Quelqu'un donna trois coups brefs dans la porte. Jiggs regarda sa montre, et fixa la potentielle victime. Ils n'avaient reçu aucune visite jusqu'ici de la part des policiers.
— Je vais voir.
— N'y allez pas, Inspecteur. marmonna Nate. C'est forcément lui.
— Ou elle. déclara Caroline. Et si le tueur était une femme ?
— Est-ce que... Tu as une ennemie ?
— Je disais ça au hasard. répondit sa sœur mal à l'aise.

Jiggs dégaina son pistolet, se positionna derrière la porte, et l'ouvrit d'un coup. Ce n'était personne d'autre que son collègue affamé.
— Boss, j'peux commander un truc à becter ? J'vais crever d'faim j'te jure.
— Allez-y, ceux qui veulent manger, mais restez discrets. Et surveillez continuellement cette porte.
L'agent jeta un œil à l'intérieur et aperçut les deux frangins sur le canapé. Il baissa le ton et enchaîna :
— Vous pensez vraiment que quelqu'un va venir ?
— Faites votre boulot. lui ordonna Jiggs en fermant la porte.

Les heures défilèrent comme les étoiles. Nate se remémorait constamment ce jour, où il avait fait son premier vœu. Malgré tout ce en quoi il ne croyait pas, cette étoile avait fait son bonheur. Le lendemain, au petit matin, le portail du pensionnat était ouvert. Les bonnes sœurs ne l'oubliaient pourtant jamais. C'était sans doute à cause de la plus jeune, une rebelle qui ne faisait que boire et fumer, un vice pour leur établissement. Peut-être que ce n'était qu'un coup de chance.

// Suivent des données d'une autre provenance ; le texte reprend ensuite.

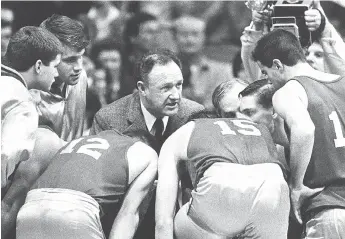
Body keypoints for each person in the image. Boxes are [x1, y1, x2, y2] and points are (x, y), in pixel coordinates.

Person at [91, 49, 203, 239]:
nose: (176, 95)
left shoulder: (194, 115)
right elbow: (100, 186)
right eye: (166, 88)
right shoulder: (109, 119)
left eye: (179, 85)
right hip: (125, 216)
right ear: (142, 88)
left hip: (179, 217)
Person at [252, 28, 345, 238]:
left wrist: (296, 186)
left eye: (265, 72)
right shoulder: (343, 82)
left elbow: (305, 129)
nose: (267, 80)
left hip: (330, 209)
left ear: (277, 64)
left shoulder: (289, 91)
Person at [155, 114, 290, 239]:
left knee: (180, 219)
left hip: (222, 181)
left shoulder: (184, 132)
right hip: (274, 185)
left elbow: (163, 221)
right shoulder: (255, 125)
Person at [16, 130, 158, 239]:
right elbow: (128, 213)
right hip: (76, 211)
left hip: (29, 209)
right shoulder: (147, 153)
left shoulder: (78, 141)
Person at [1, 26, 62, 238]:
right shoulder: (21, 102)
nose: (56, 73)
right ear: (38, 66)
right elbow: (6, 158)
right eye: (55, 66)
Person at [30, 14, 90, 142]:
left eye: (81, 57)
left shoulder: (81, 77)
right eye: (70, 60)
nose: (79, 67)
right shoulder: (26, 91)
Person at [174, 15, 233, 110]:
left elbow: (223, 102)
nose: (189, 40)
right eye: (184, 35)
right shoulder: (166, 69)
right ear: (175, 38)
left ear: (204, 37)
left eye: (195, 34)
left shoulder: (221, 70)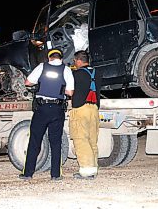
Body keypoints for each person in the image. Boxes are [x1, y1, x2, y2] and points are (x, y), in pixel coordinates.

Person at [19, 49, 74, 181]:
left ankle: (28, 173)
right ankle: (55, 175)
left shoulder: (42, 67)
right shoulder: (66, 70)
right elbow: (70, 92)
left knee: (35, 141)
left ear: (49, 58)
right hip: (57, 108)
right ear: (61, 58)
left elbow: (28, 82)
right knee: (55, 142)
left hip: (42, 109)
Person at [70, 50, 102, 179]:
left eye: (74, 62)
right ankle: (93, 169)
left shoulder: (76, 74)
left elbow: (69, 90)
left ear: (78, 60)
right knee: (92, 141)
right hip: (94, 109)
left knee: (81, 140)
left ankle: (86, 171)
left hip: (80, 109)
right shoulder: (97, 73)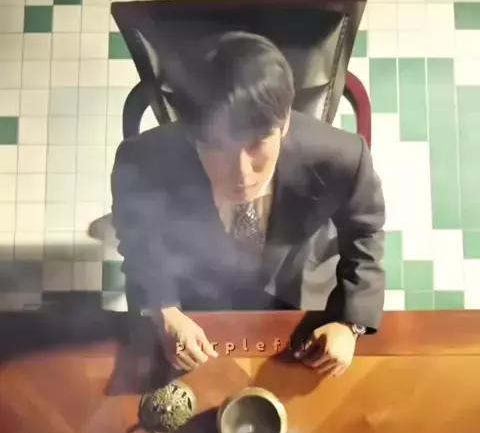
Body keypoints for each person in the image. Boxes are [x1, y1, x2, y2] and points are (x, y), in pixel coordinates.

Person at [111, 31, 386, 378]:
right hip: (192, 299)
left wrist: (348, 324)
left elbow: (365, 232)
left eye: (257, 144)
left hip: (298, 295)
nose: (241, 173)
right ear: (192, 133)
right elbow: (138, 240)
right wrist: (165, 311)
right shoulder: (141, 160)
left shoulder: (342, 157)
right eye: (217, 147)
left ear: (284, 123)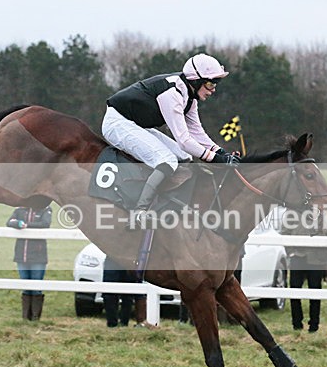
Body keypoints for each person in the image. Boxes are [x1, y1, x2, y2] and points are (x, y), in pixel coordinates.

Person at [100, 53, 240, 229]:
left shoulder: (190, 97)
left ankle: (169, 204)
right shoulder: (172, 93)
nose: (213, 90)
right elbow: (184, 140)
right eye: (211, 84)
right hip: (117, 123)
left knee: (184, 157)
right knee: (167, 160)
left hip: (136, 124)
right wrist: (216, 159)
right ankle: (139, 213)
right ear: (196, 81)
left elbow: (197, 134)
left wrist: (221, 153)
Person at [281, 208, 327, 333]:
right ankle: (297, 324)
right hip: (298, 256)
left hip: (316, 257)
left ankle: (314, 325)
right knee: (294, 289)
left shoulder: (323, 211)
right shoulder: (292, 211)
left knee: (315, 290)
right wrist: (291, 252)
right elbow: (284, 232)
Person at [6, 205, 52, 321]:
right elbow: (10, 222)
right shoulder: (19, 209)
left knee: (36, 286)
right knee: (25, 286)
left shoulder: (45, 209)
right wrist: (19, 224)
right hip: (22, 255)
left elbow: (45, 224)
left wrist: (26, 225)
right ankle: (26, 317)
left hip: (38, 255)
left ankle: (35, 317)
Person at [101, 257, 143, 328]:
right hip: (113, 258)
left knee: (128, 294)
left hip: (130, 260)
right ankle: (112, 324)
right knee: (109, 293)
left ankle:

Il avait fui, sans prévenir personne. Il put se trouver une famille aimante pour le cacher et l'élever dans de plus calmes conditions, mais surtout... Il put réaliser son souhait. Il put revoir son père une dernière fois. Il y avait cette pièce remplie de caisses et de cartons. Trois hommes discutaient au centre, dont son paternel qu'il observait depuis un miroir. Son visage était caché par un masque buccal, il ne pouvait pas essayer de se souvenir de lui. Il n'avait à disposition que sa main droite. Ce papillon.
— Hé. C'est pas ton gamin, ça ?
L'homme se tourna, et Nate s'en alla en courant. Il put tout de même entendre sa dernière phrase :
— Bon sang, il a tout foutu en l'air.